Ik had regelmatig cliënten die het zich konden permitteren
om meer uitgebreide adviezen te vragen en dit betekende dat
ik uitgebreid literatuuronderzoek kon doen. Ook bestond er een
wekelijks overleg tussen de jonge medewerkers van ondernemingsrecht
en prof. Van Schilfgaarde, een buitengewoon inspirerende
advocaat en wetenschapper. Ik bleek veel aardigheid te
hebben in de meer wetenschappelijke aspecten van het werk en
gaandeweg ontstond het idee om te promoveren.
Promoveren in de rechtsgeleerdheid roept nogal eens het
beeld op van iemand die zes jaar lang op zijn kamer
achter de boeken zit. Klopt dit beeld?
De meeste promovendi combineren het promoveren met het
geven onderwijs. Daar zit dus al de nodige afwisseling. Zelf deed
ik promotie-onderzoek bij de afdeling Rechtsgeschiedenis (bij
prof. Zwalve) terwijl ik doceerde bij de afdeling Notarieel recht.

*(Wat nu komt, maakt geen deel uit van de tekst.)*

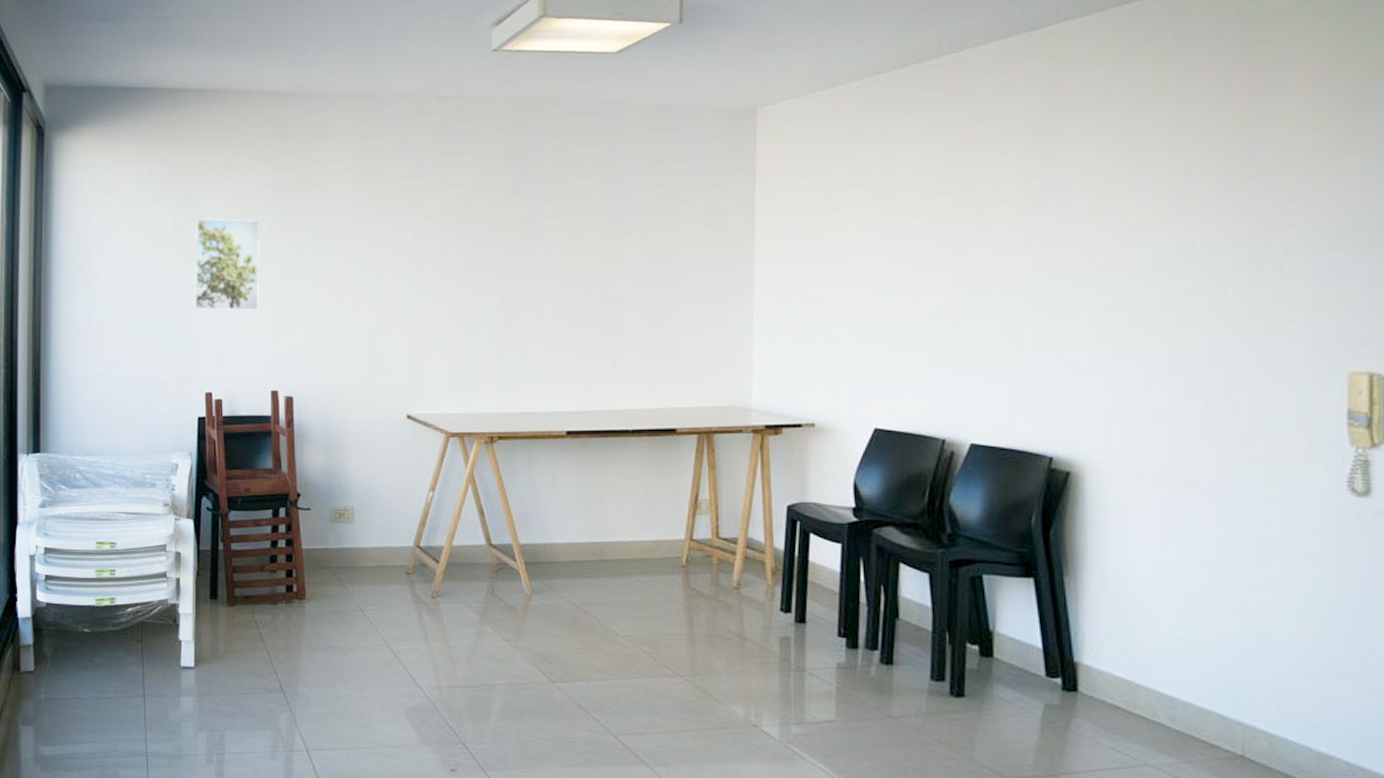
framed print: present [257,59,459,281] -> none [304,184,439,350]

De basis van veel juridisch onderzoek is literatuur en jurisprudentie,
dus in zoverre geschiedt het onderzoek zeker achter het
bureau. Omdat mijn proefschrift een grote historische component
had, moest ik ook regelmatig oude boeken raadplegen in
een bijzondere afdeling van de UB. Ik was op zoek naar het antwoord
op de vraag bij wie een bepaalde gedachtegang voor het
eerst was ontstaan, dus dat voelde soms wel als zoeken naar een
speld in de hooiberg. Ik vond het wel een bijzondere sensatie om
boeken in de hand te hebben waarvan je wist dat zij al decennia
niet waren opengeslagen.
Hoe kijkt u tegen de relatie tussen de juridische opleiding
en de praktijk?
Laat ik voorop stellen dat ik het belangrijk vind dat degenen die
hun rechtenstudie hier in Leiden hebben voltooid, een baan vinden.

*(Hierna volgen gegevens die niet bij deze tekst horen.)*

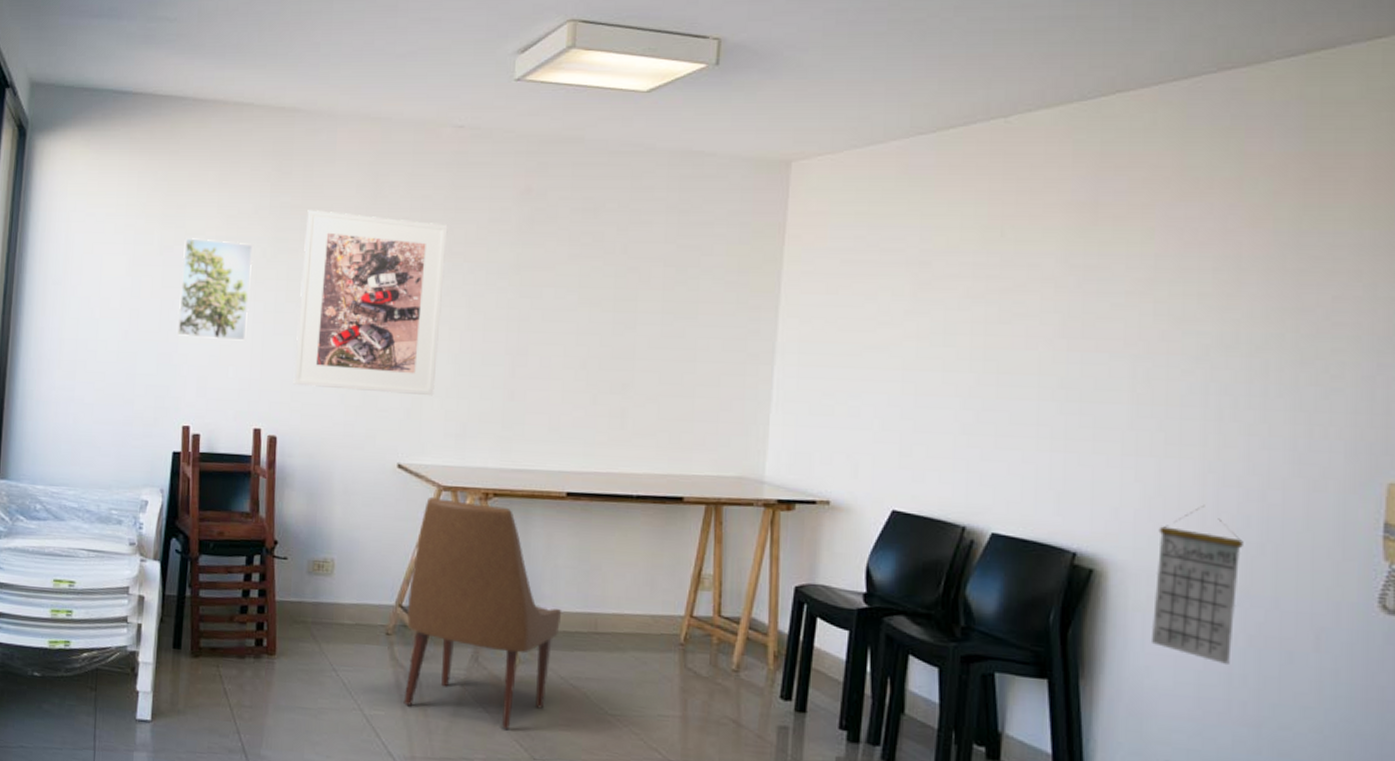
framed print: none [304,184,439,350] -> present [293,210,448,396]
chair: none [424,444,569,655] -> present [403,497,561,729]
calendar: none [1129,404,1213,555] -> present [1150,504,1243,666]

Wij moeten de studie dus altijd zo inrichten dat onze afgestudeerden
van waarde zijn voor de praktijk. Aan de andere kant
denk ik dat het belangrijk is dat wij niet met alle winden meewaaien
en aandacht proberen te besteden aan alles wat op enig
moment in de praktijk leeft. Een jurist die in Leiden is afgestudeerd
moet een degelijk fundament hebben en een juridische
manier van denken hebben aangeleerd. Dat laatste houdt in ieder
geval in dat je niet te snel tevreden bent een oplossing maar hierbij
steeds weer nieuwe haken en ogen kunt signaleren. Het houdt
ook in dat je kunt inspelen op nieuwe ontwikkelingen in het
recht; dat is belangrijk want het recht staat na het afstuderen niet
stil. Een voorbeeld ter illustratie. Jaren geleden hoorde ik het verhaal
van een oud-advocaat die ooit solliciteerde naar de functie
van jurist bij de KNVB. Gevraagd wat hij wist van sportrecht antwoordde
hij: “In het geheel niets, maar ik ben een jurist en ik ben
daarom gewend mij snel nieuwe rechtsgebieden eigen te
maken”. Hij werd – zo wil het verhaal – aangenomen.
Tot slot; hoe kijkt u aan tegen uw nieuwe functie van
portefeuillehouder onderwijs en heeft u nog tips voor de
aankomende studenten?
Als verantwoordelijke voor het onderwijs op de faculteit zal ik
met veel uiteenlopende kleine en grote dossiers te maken krijgen.
Variërend van praktische zaken (denk aan het Onderwijsinformatiecentrum)
tot beleidskwesties. De huidige portefeuillehouder
onderwijs (Pauline Schuyt) heeft bergen werk verzet en
een omvangrijke curriculumwijziging in de bachelor tot stand
gebracht. De komende jaren zullen de effecten hiervan moeten
worden gemeten en geanalyseerd om te beoordelen of de wijziging
heeft gebracht wat wij er van hoopten.
Wat betreft de tips aan aankomende studenten: ik geloof dat er
hierboven al een enkele staat vermeld. Een tip zou natuurlijk ook
kunnen zijn om niet te veel naar tips te luisteren maar je eigen
weg te gaan. Toch nog één verborgen tip. Men kan op veel manieren
plezier beleven aan de studententijd. Denk hierbij niet al te
veel aan de korte termijn en haal intussen wel je vakken, zodat je
het plezier nog over vier of vijf jaar kunt uitsmeren.